In the vaguely distant future, God exists and his name is Q – in reference to the Quantinuum (né: everything). It turns out reality is a small neighborhood populated by many planets with many aliens. Media plays a big role in the management of this universal village and a pretty face with a nice smile goes a long way in keeping the peace. Perky D-cup breasts don’t hurt either. Creena Hersh AKA “Bewilder” leads a team of hyper-natural individuals with the goal of protecting the Quantinuum from bad people. It all sounds cosmic and esoteric, especially considering that the abilities of the team are clever and inventive (sometimes). For instance, the character know as Thinkwell wields a dark advanced mathematical force which manipulates the laws of quantum mechanics. Unfortunately, the potential to create something truly strange and fascinating is squandered on fitting all these imaginative elements into a box you could fairly label “superhero team up” or more facetiously “Avenger Assemble” (replete with pseudo-brushed steel/marble logo design). The branding is spot on as this will appease the fan with an appetite for sci-fi superhero adventure. But the discerning reader will probably conclude that Boom! Studios’ Hypernaturals #1 is yet another meat and potatoes comic.
The book opens Hollywood style. A big bad – and conveniently talkative – villain is introduced. Throw in some robots for punching and a few explosions to distract from the exposition. Add in some techno talk for flavor and serve immediately. Once that’s out of the way, things get more compelling. The team has been defeated and the public is on edge. The story now becomes largely a public relations issue complicated by internal relations. This is the book’s greatest strength as the tension and pressure is made clear and tangible via smart dialog. The challenge that the main characters now face is having to quickly assemble a new team of hypernaturals in order to appease the public. But this means putting rookies in a dire and delicate situation. Mistakes will be made and that’s genuinely interesting.
All of this is inter-cut with scenes of a drunken ex-hyper.
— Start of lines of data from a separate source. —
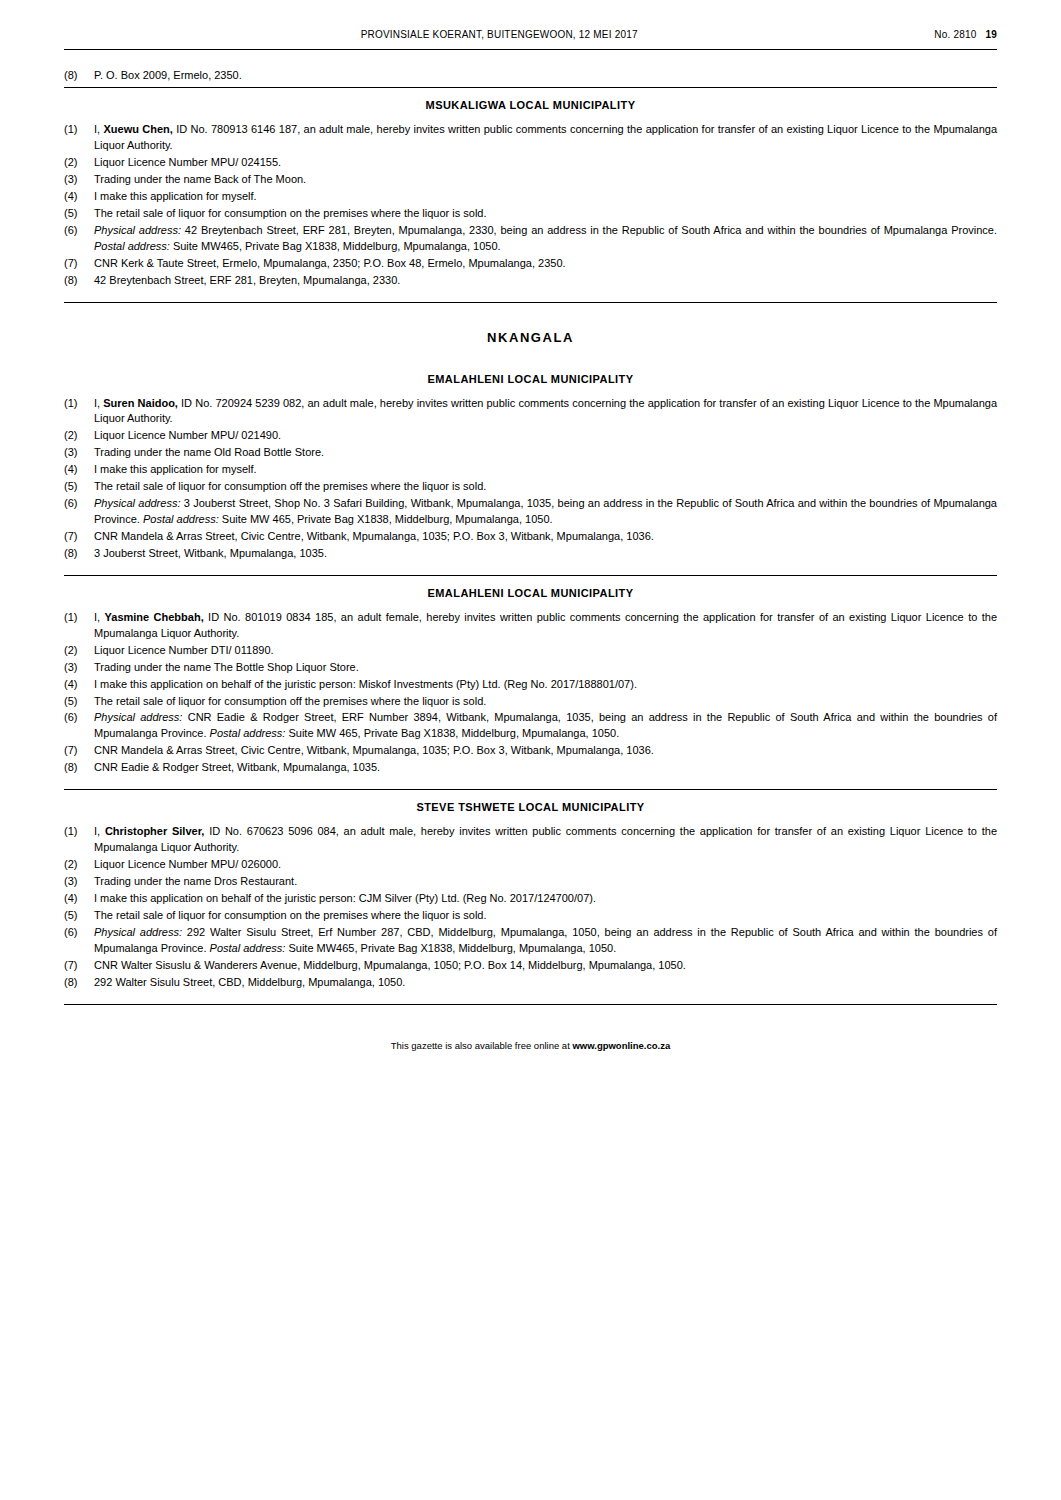PROVINSIALE KOERANT, BUITENGEWOON, 12 MEI 2017
No. 2810 19
(8) P. O. Box 2009, Ermelo, 2350.
MSUKALIGWA LOCAL MUNICIPALITY
(1) I, Xuewu Chen, ID No. 780913 6146 187, an adult male, hereby invites written public comments concerning the application for transfer of an existing Liquor Licence to the Mpumalanga Liquor Authority.
(2) Liquor Licence Number MPU/ 024155.
(3) Trading under the name Back of The Moon.
(4) I make this application for myself.
(5) The retail sale of liquor for consumption on the premises where the liquor is sold.
(6) Physical address: 42 Breytenbach Street, ERF 281, Breyten, Mpumalanga, 2330, being an address in the Republic of South Africa and within the boundries of Mpumalanga Province. Postal address: Suite MW465, Private Bag X1838, Middelburg, Mpumalanga, 1050.
(7) CNR Kerk & Taute Street, Ermelo, Mpumalanga, 2350; P.O. Box 48, Ermelo, Mpumalanga, 2350.
(8) 42 Breytenbach Street, ERF 281, Breyten, Mpumalanga, 2330.
NKANGALA
EMALAHLENI LOCAL MUNICIPALITY
(1) I, Suren Naidoo, ID No. 720924 5239 082, an adult male, hereby invites written public comments concerning the application for transfer of an existing Liquor Licence to the Mpumalanga Liquor Authority.
(2) Liquor Licence Number MPU/ 021490.
(3) Trading under the name Old Road Bottle Store.
(4) I make this application for myself.
(5) The retail sale of liquor for consumption off the premises where the liquor is sold.
(6) Physical address: 3 Jouberst Street, Shop No. 3 Safari Building, Witbank, Mpumalanga, 1035, being an address in the Republic of South Africa and within the boundries of Mpumalanga Province. Postal address: Suite MW 465, Private Bag X1838, Middelburg, Mpumalanga, 1050.
(7) CNR Mandela & Arras Street, Civic Centre, Witbank, Mpumalanga, 1035; P.O. Box 3, Witbank, Mpumalanga, 1036.
(8) 3 Jouberst Street, Witbank, Mpumalanga, 1035.
EMALAHLENI LOCAL MUNICIPALITY
(1) I, Yasmine Chebbah, ID No. 801019 0834 185, an adult female, hereby invites written public comments concerning the application for transfer of an existing Liquor Licence to the Mpumalanga Liquor Authority.
(2) Liquor Licence Number DTI/ 011890.
(3) Trading under the name The Bottle Shop Liquor Store.
(4) I make this application on behalf of the juristic person: Miskof Investments (Pty) Ltd. (Reg No. 2017/188801/07).
(5) The retail sale of liquor for consumption off the premises where the liquor is sold.
(6) Physical address: CNR Eadie & Rodger Street, ERF Number 3894, Witbank, Mpumalanga, 1035, being an address in the Republic of South Africa and within the boundries of Mpumalanga Province. Postal address: Suite MW 465, Private Bag X1838, Middelburg, Mpumalanga, 1050.
(7) CNR Mandela & Arras Street, Civic Centre, Witbank, Mpumalanga, 1035; P.O. Box 3, Witbank, Mpumalanga, 1036.
(8) CNR Eadie & Rodger Street, Witbank, Mpumalanga, 1035.
STEVE TSHWETE LOCAL MUNICIPALITY
(1) I, Christopher Silver, ID No. 670623 5096 084, an adult male, hereby invites written public comments concerning the application for transfer of an existing Liquor Licence to the Mpumalanga Liquor Authority.
(2) Liquor Licence Number MPU/ 026000.
(3) Trading under the name Dros Restaurant.
(4) I make this application on behalf of the juristic person: CJM Silver (Pty) Ltd. (Reg No. 2017/124700/07).
(5) The retail sale of liquor for consumption on the premises where the liquor is sold.
(6) Physical address: 292 Walter Sisulu Street, Erf Number 287, CBD, Middelburg, Mpumalanga, 1050, being an address in the Republic of South Africa and within the boundries of Mpumalanga Province. Postal address: Suite MW465, Private Bag X1838, Middelburg, Mpumalanga, 1050.
(7) CNR Walter Sisuslu & Wanderers Avenue, Middelburg, Mpumalanga, 1050; P.O. Box 14, Middelburg, Mpumalanga, 1050.
(8) 292 Walter Sisulu Street, CBD, Middelburg, Mpumalanga, 1050.
This gazette is also available free online at www.gpwonline.co.za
It’s suggested that he will be recruited to help, but he’s a liability in more ways than one. It’s a well constructed setup but nothing we haven’t seen several times already. Hypernaturals #1 is a traditional sci-fi superhero story with some flashing lights added on for a bit of dazzle. Example: The last few pages of the book are an interview with Hersh. Cool huh? Except that it’s designed in a magazine format. Magazines are dead now, let alone in the distant future. The design here could easily have creatively expressed the tone of the setting but instead is a sedate and sober layout. It’s just one of the several “think small and play it safe” symptoms of the book.
The pencils also avoid veering off the beaten path. But as far as that goes, it’s strong. The line is generally confident, the designs are relatively diverse and consistent, and the story telling is taut. Art duties are shared by multiple pencilers and inkers and for the most part the transitions are made seamless by assigning different teams to different types of scenes. The coloring by Stephen Downer however often lacks contrast. It seems he is going for a cold, futuristic tone but sacrificing clarity in a lot of places, resulting in a sort of “computer screen glow” permeating the pages with blandness. I get the impression it’s an attempt at a cool effect (see The Activity), but it falters here.
Looking for a reliably entertaining superhero book? This one is a good bet. But for my money, Hypernaturals is a lost opportunity. Placing a rote story in a setting begging for an exploratory narrative is a disappointment. The best I can say of this comic is that it’s appropriate for the market. I can’t blame the creative team for that, only my personal taste or perhaps the market.